„Auf eine solche Krise kann keiner vorbereitet sein“ – warum dieser Satz im Bevölkerungsschutz gefährlich ist

Der Satz stammt aus einem Tagesspiegel-Interview mit Maren Schellenberg, Bürgermeisterin des Berliner Bezirks Steglitz-Zehlendorf, nach dem mehrtägigen Stromausfall in Berlin. Er wirkt auf den ersten Blick nachvollziehbar, fast menschlich. Und doch offenbart er ein zentrales Missverständnis – über Krisenvorsorge, über Führung und über Verantwortung im Bevölkerungsschutz. Denn ein länger andauernder Stromausfall ist kein exotisches Extremszenario. Er ist das Referenzszenario schlechthin.

Stromausfall: das Standardszenario der Krisenvorsorge

Ob Blackout oder regionaler Stromausfall: Diese Lagen stehen seit Jahren in nahezu jeder Risikoanalyse auf den vorderen Plätzen. Nicht, weil sie wahrscheinlich sind – sondern weil ihre Auswirkungen systemisch sind.

Stromausfall bedeutet:

  • Ausfall von Kommunikation
  • Einschränkung von Wärme und Wasser
  • Störungen in Gesundheitsversorgung und Pflege
  • Einschränkung staatlicher Handlungsfähigkeit
  • erhöhte Abhängigkeit von Selbsthilfe und Nachbarschaft

Wer Bevölkerungsschutz plant, plant Stromausfall mit. Immer.

Vorbereitung heißt nicht Kontrolle – sondern Funktionsfähigkeit

Das Interview macht deutlich, wie Vorbereitung oft missverstanden wird. Vorbereitung bedeutet nicht, jede Lage vollständig beherrschen zu können. Sie bedeutet auch nicht, Krisen zu verhindern.

Vorbereitung bedeutet:

  • Grundfunktionen aufrechterhalten, auch unter Ausfallbedingungen
  • Kommunikationsfähigkeit sichern, selbst ohne Internet und Telefon
  • Anlaufstellen definieren, die unabhängig von Zufällen funktionieren
  • Führungsstrukturen festlegen, die nicht improvisiert werden müssen
  • Selbsthilfe ermöglichen, statt sie erst in der Krise zu entdecken

Genau hier entscheidet sich, ob ein Ereignis beherrschbar bleibt – oder zur Krise eskaliert.

Wenn Zufall zur Strategie wird

Besonders aufschlussreich sind die Passagen im Interview, in denen deutlich wird, dass das Krisenmanagement maßgeblich davon profitierte, dass das Rathaus zufällig nicht vom Stromausfall betroffen war. Das ist kein Erfolg der Planung – das ist Glück.

Wenn…

  • Informationen erst spät veröffentlicht werden konnten,
  • Hotlines verzögert eingerichtet wurden,
  • Anlaufstellen ad hoc entstanden,
  • technische Stabilität vom Standort abhängt,

…dann liegt keine „Unvorhersehbarkeit“ vor, sondern eine klassische Vorsorgelücke.

Der kommunikative Schaden des Satzes „Darauf kann sich keiner vorbereiten“

Problematisch ist der zitierte Satz nicht nur fachlich, sondern vor allem kommunikativ. Er suggeriert: Vorsorge sei grundsätzlich begrenzt, Defizite seien unvermeidbar und Verantwortung liege außerhalb politischer Steuerung. In der Krisenkommunikation ist das fatal. Denn Vertrauen entsteht nicht durch Perfektion, sondern durch erkennbare Vorbereitung und transparente Verantwortung.

Wer erklärt, dass Vorbereitung unmöglich sei, entzieht sich genau dieser Verantwortung – zumindest in der öffentlichen Wahrnehmung.

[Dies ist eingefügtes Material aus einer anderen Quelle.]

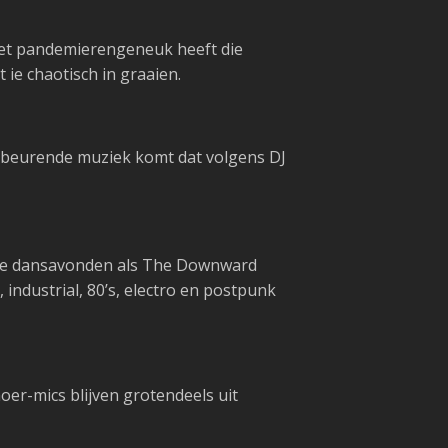
 het pandemierengeneuk heeft die
 ie chaotisch in graaien.
opbeurende muziek komt dat volgens DJ
 onze dansavonden als The Downward
, industrial, 80’s, electro en postpunk
er-mics blijven grotendeels uit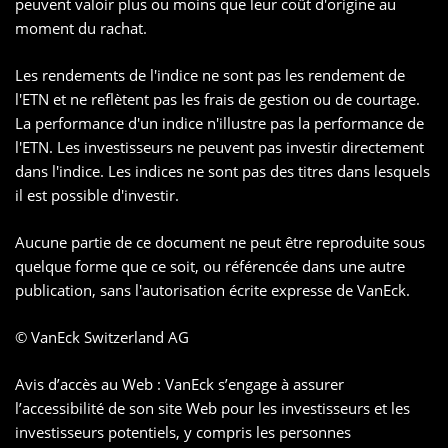
peuvent valoir plus ou moins que leur coût d'origine au
moment du rachat.
Les rendements de l'indice ne sont pas les rendement de
l'ETN et ne reflètent pas les frais de gestion ou de courtage.
La performance d'un indice n'illustre pas la performance de
l'ETN. Les investisseurs ne peuvent pas investir directement
dans l'indice. Les indices ne sont pas des titres dans lesquels
il est possible d'investir.
Aucune partie de ce document ne peut être reproduite sous
quelque forme que ce soit, ou référencée dans une autre
publication, sans l'autorisation écrite expresse de VanEck.
© VanEck Switzerland AG
Avis d’accès au Web : VanEck s’engage à assurer
l’accessibilité de son site Web pour les investisseurs et les
investisseurs potentiels, y compris les personnes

Operativ beherrschbar – strategisch lehrreich

Der Stromausfall in Berlin war operativ irgendwann beherrschbar. Die eigentliche Herausforderung lag – wie so oft – nicht im Technischen, sondern in Strukturen, Kommunikation, Erwartungsmanagement und Führungslogik.

Genau hier liegen die Lehren für Kommunen, Länder und den Bevölkerungsschutz insgesamt.

Krisen eskalieren nicht wegen Unvorhersehbarkeit

Krisen entstehen nicht, weil Vorbereitung unmöglich ist. Sie eskalieren, wenn Vorbereitung als unrealistisch, überzogen oder verzichtbar dargestellt wird. Der Stromausfall zeigt erneut: Nicht das Ereignis entscheidet über den Verlauf einer Krise, sondern der Zustand der Strukturen davor. Und genau darüber müssen wir sprechen – ehrlich, fachlich und ohne uns hinter scheinbarer Unplanbarkeit zu verstecken.